Task details: Rewrite all the items below, putting "Latin name" in place of "scientific name" and keeping everything else the same.

Input:

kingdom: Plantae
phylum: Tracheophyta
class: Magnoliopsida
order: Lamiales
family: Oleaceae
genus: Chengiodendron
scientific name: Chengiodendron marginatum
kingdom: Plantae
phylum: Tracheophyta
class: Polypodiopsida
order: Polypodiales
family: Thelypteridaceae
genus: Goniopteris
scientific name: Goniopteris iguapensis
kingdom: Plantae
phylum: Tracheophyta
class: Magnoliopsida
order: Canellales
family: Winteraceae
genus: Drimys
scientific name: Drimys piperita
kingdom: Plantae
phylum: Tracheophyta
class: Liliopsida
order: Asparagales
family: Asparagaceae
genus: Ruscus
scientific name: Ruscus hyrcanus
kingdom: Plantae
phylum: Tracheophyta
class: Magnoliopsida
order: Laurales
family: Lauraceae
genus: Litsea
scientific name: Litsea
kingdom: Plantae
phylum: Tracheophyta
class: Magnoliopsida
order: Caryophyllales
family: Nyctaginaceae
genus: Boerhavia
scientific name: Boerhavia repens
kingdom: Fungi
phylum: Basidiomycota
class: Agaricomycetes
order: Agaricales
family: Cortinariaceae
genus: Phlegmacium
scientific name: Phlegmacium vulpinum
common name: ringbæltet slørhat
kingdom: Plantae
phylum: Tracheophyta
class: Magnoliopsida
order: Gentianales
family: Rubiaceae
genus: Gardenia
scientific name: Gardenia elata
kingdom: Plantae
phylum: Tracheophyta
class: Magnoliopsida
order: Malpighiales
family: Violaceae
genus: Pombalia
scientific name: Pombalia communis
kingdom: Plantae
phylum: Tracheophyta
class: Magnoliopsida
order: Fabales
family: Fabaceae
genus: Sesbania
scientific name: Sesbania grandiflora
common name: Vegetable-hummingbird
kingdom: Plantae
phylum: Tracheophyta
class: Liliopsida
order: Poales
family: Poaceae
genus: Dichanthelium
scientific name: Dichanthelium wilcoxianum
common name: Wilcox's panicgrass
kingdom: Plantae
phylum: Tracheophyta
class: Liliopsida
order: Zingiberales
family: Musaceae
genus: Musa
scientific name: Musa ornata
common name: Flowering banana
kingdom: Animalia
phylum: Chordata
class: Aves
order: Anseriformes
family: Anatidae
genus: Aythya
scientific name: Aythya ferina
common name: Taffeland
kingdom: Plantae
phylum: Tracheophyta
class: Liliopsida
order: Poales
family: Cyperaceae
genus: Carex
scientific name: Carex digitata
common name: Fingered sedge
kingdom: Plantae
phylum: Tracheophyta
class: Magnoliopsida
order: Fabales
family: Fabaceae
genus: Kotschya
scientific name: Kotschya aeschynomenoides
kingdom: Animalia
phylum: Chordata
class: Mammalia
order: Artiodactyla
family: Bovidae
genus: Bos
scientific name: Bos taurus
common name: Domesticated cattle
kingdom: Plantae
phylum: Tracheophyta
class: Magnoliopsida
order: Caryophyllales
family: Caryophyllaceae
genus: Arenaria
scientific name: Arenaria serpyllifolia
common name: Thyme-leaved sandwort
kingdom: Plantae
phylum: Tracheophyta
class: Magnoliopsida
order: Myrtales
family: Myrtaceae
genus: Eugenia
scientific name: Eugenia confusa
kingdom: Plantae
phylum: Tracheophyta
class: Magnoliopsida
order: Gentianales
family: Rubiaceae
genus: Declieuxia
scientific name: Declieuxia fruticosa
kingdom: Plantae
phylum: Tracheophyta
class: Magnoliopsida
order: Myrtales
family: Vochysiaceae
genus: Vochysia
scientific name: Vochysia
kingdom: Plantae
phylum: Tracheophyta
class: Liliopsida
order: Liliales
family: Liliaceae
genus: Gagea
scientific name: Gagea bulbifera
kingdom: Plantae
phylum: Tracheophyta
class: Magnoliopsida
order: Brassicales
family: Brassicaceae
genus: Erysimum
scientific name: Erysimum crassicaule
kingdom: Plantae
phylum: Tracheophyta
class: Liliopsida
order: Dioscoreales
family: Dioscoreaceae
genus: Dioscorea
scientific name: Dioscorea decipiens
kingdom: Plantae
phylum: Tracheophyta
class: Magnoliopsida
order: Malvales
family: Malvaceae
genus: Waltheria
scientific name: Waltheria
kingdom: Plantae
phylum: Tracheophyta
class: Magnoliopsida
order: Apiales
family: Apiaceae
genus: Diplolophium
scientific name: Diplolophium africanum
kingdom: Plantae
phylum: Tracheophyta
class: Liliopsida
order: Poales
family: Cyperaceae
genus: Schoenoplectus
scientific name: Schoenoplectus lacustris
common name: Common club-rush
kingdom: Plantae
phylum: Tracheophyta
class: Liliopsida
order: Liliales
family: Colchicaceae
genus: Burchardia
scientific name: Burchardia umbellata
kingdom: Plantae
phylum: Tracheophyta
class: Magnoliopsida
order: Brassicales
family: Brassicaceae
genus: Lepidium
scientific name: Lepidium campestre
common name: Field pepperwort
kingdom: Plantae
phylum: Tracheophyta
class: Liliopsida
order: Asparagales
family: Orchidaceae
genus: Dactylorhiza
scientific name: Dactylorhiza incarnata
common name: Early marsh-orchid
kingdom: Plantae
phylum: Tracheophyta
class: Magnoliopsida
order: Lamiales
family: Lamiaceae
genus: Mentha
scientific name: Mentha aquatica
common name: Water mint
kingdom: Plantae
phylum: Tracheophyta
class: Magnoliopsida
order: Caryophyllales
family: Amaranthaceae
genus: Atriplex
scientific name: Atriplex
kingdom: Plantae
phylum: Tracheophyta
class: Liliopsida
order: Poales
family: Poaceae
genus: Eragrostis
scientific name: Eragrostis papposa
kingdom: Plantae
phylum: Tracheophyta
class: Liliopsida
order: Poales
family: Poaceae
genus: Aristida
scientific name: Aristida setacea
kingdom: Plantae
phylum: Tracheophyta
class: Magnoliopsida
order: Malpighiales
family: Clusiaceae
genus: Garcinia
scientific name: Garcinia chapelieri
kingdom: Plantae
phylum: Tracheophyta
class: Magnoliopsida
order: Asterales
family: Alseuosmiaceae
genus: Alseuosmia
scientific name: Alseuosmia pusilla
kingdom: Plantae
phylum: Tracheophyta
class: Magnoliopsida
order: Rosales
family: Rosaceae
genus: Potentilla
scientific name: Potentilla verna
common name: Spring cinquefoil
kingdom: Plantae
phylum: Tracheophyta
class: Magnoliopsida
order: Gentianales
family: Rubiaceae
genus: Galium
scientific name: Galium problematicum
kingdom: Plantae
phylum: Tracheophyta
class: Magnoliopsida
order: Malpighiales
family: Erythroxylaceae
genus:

Worked answer:
kingdom: Plantae
phylum: Tracheophyta
class: Magnoliopsida
order: Lamiales
family: Oleaceae
genus: Chengiodendron
Latin name: Chengiodendron marginatum
kingdom: Plantae
phylum: Tracheophyta
class: Polypodiopsida
order: Polypodiales
family: Thelypteridaceae
genus: Goniopteris
Latin name: Goniopteris iguapensis
kingdom: Plantae
phylum: Tracheophyta
class: Magnoliopsida
order: Canellales
family: Winteraceae
genus: Drimys
Latin name: Drimys piperita
kingdom: Plantae
phylum: Tracheophyta
class: Liliopsida
order: Asparagales
family: Asparagaceae
genus: Ruscus
Latin name: Ruscus hyrcanus
kingdom: Plantae
phylum: Tracheophyta
class: Magnoliopsida
order: Laurales
family: Lauraceae
genus: Litsea
Latin name: Litsea
kingdom: Plantae
phylum: Tracheophyta
class: Magnoliopsida
order: Caryophyllales
family: Nyctaginaceae
genus: Boerhavia
Latin name: Boerhavia repens
kingdom: Fungi
phylum: Basidiomycota
class: Agaricomycetes
order: Agaricales
family: Cortinariaceae
genus: Phlegmacium
Latin name: Phlegmacium vulpinum
common name: ringbæltet slørhat
kingdom: Plantae
phylum: Tracheophyta
class: Magnoliopsida
order: Gentianales
family: Rubiaceae
genus: Gardenia
Latin name: Gardenia elata
kingdom: Plantae
phylum: Tracheophyta
class: Magnoliopsida
order: Malpighiales
family: Violaceae
genus: Pombalia
Latin name: Pombalia communis
kingdom: Plantae
phylum: Tracheophyta
class: Magnoliopsida
order: Fabales
family: Fabaceae
genus: Sesbania
Latin name: Sesbania grandiflora
common name: Vegetable-hummingbird
kingdom: Plantae
phylum: Tracheophyta
class: Liliopsida
order: Poales
family: Poaceae
genus: Dichanthelium
Latin name: Dichanthelium wilcoxianum
common name: Wilcox's panicgrass
kingdom: Plantae
phylum: Tracheophyta
class: Liliopsida
order: Zingiberales
family: Musaceae
genus: Musa
Latin name: Musa ornata
common name: Flowering banana
kingdom: Animalia
phylum: Chordata
class: Aves
order: Anseriformes
family: Anatidae
genus: Aythya
Latin name: Aythya ferina
common name: Taffeland
kingdom: Plantae
phylum: Tracheophyta
class: Liliopsida
order: Poales
family: Cyperaceae
genus: Carex
Latin name: Carex digitata
common name: Fingered sedge
kingdom: Plantae
phylum: Tracheophyta
class: Magnoliopsida
order: Fabales
family: Fabaceae
genus: Kotschya
Latin name: Kotschya aeschynomenoides
kingdom: Animalia
phylum: Chordata
class: Mammalia
order: Artiodactyla
family: Bovidae
genus: Bos
Latin name: Bos taurus
common name: Domesticated cattle
kingdom: Plantae
phylum: Tracheophyta
class: Magnoliopsida
order: Caryophyllales
family: Caryophyllaceae
genus: Arenaria
Latin name: Arenaria serpyllifolia
common name: Thyme-leaved sandwort
kingdom: Plantae
phylum: Tracheophyta
class: Magnoliopsida
order: Myrtales
family: Myrtaceae
genus: Eugenia
Latin name: Eugenia confusa
kingdom: Plantae
phylum: Tracheophyta
class: Magnoliopsida
order: Gentianales
family: Rubiaceae
genus: Declieuxia
Latin name: Declieuxia fruticosa
kingdom: Plantae
phylum: Tracheophyta
class: Magnoliopsida
order: Myrtales
family: Vochysiaceae
genus: Vochysia
Latin name: Vochysia
kingdom: Plantae
phylum: Tracheophyta
class: Liliopsida
order: Liliales
family: Liliaceae
genus: Gagea
Latin name: Gagea bulbifera
kingdom: Plantae
phylum: Tracheophyta
class: Magnoliopsida
order: Brassicales
family: Brassicaceae
genus: Erysimum
Latin name: Erysimum crassicaule
kingdom: Plantae
phylum: Tracheophyta
class: Liliopsida
order: Dioscoreales
family: Dioscoreaceae
genus: Dioscorea
Latin name: Dioscorea decipiens
kingdom: Plantae
phylum: Tracheophyta
class: Magnoliopsida
order: Malvales
family: Malvaceae
genus: Waltheria
Latin name: Waltheria
kingdom: Plantae
phylum: Tracheophyta
class: Magnoliopsida
order: Apiales
family: Apiaceae
genus: Diplolophium
Latin name: Diplolophium africanum
kingdom: Plantae
phylum: Tracheophyta
class: Liliopsida
order: Poales
family: Cyperaceae
genus: Schoenoplectus
Latin name: Schoenoplectus lacustris
common name: Common club-rush
kingdom: Plantae
phylum: Tracheophyta
class: Liliopsida
order: Liliales
family: Colchicaceae
genus: Burchardia
Latin name: Burchardia umbellata
kingdom: Plantae
phylum: Tracheophyta
class: Magnoliopsida
order: Brassicales
family: Brassicaceae
genus: Lepidium
Latin name: Lepidium campestre
common name: Field pepperwort
kingdom: Plantae
phylum: Tracheophyta
class: Liliopsida
order: Asparagales
family: Orchidaceae
genus: Dactylorhiza
Latin name: Dactylorhiza incarnata
common name: Early marsh-orchid
kingdom: Plantae
phylum: Tracheophyta
class: Magnoliopsida
order: Lamiales
family: Lamiaceae
genus: Mentha
Latin name: Mentha aquatica
common name: Water mint
kingdom: Plantae
phylum: Tracheophyta
class: Magnoliopsida
order: Caryophyllales
family: Amaranthaceae
genus: Atriplex
Latin name: Atriplex
kingdom: Plantae
phylum: Tracheophyta
class: Liliopsida
order: Poales
family: Poaceae
genus: Eragrostis
Latin name: Eragrostis papposa
kingdom: Plantae
phylum: Tracheophyta
class: Liliopsida
order: Poales
family: Poaceae
genus: Aristida
Latin name: Aristida setacea
kingdom: Plantae
phylum: Tracheophyta
class: Magnoliopsida
order: Malpighiales
family: Clusiaceae
genus: Garcinia
Latin name: Garcinia chapelieri
kingdom: Plantae
phylum: Tracheophyta
class: Magnoliopsida
order: Asterales
family: Alseuosmiaceae
genus: Alseuosmia
Latin name: Alseuosmia pusilla
kingdom: Plantae
phylum: Tracheophyta
class: Magnoliopsida
order: Rosales
family: Rosaceae
genus: Potentilla
Latin name: Potentilla verna
common name: Spring cinquefoil
kingdom: Plantae
phylum: Tracheophyta
class: Magnoliopsida
order: Gentianales
family: Rubiaceae
genus: Galium
Latin name: Galium problematicum
kingdom: Plantae
phylum: Tracheophyta
class: Magnoliopsida
order: Malpighiales
family: Erythroxylaceae
genus:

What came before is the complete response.